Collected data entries
--

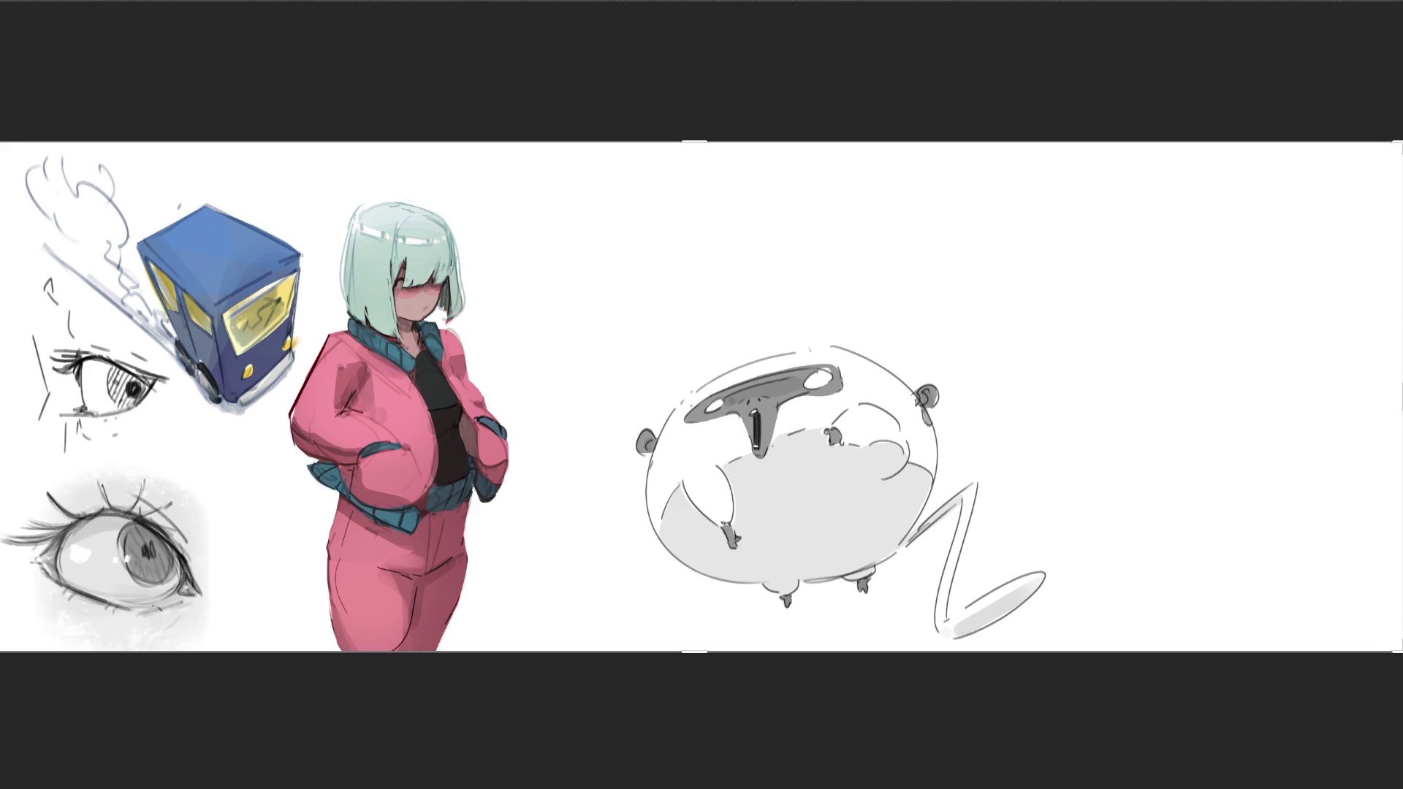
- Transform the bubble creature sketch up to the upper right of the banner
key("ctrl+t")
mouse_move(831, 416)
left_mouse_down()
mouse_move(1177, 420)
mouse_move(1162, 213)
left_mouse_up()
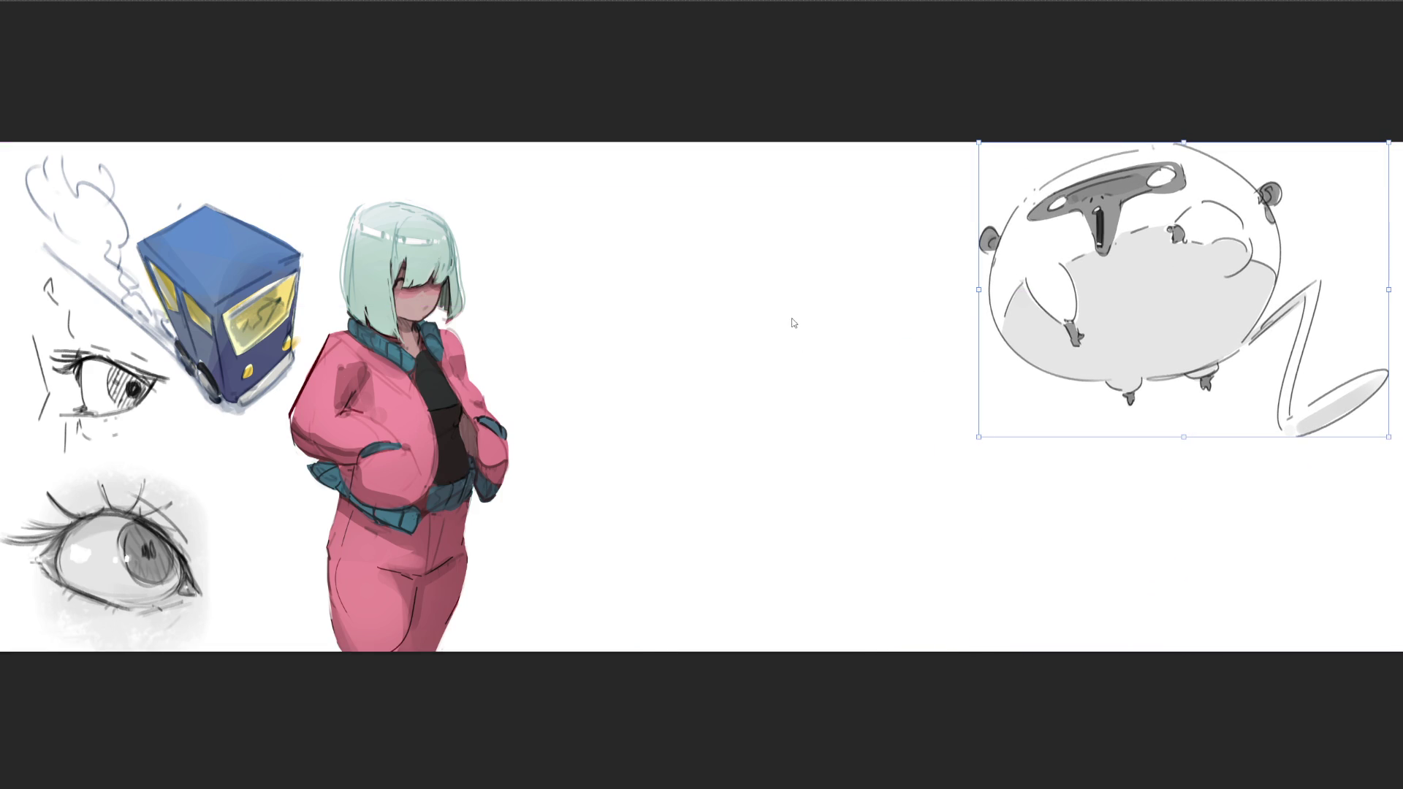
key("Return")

--

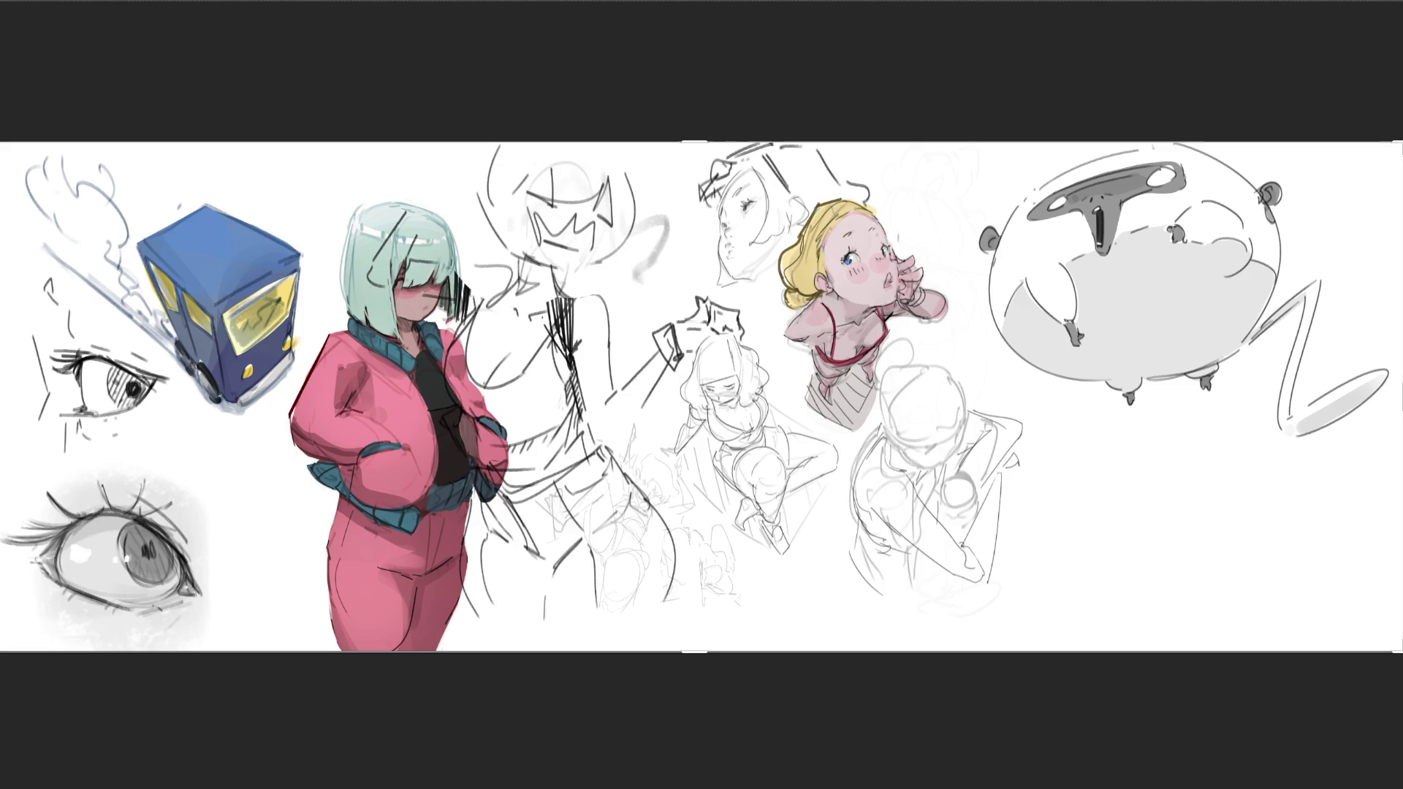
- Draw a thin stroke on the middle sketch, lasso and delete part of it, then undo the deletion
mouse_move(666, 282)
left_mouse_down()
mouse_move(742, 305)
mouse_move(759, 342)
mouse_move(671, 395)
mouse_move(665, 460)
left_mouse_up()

--

A count is all that should be returned: the number of lines in these records containing the string "sketch".

2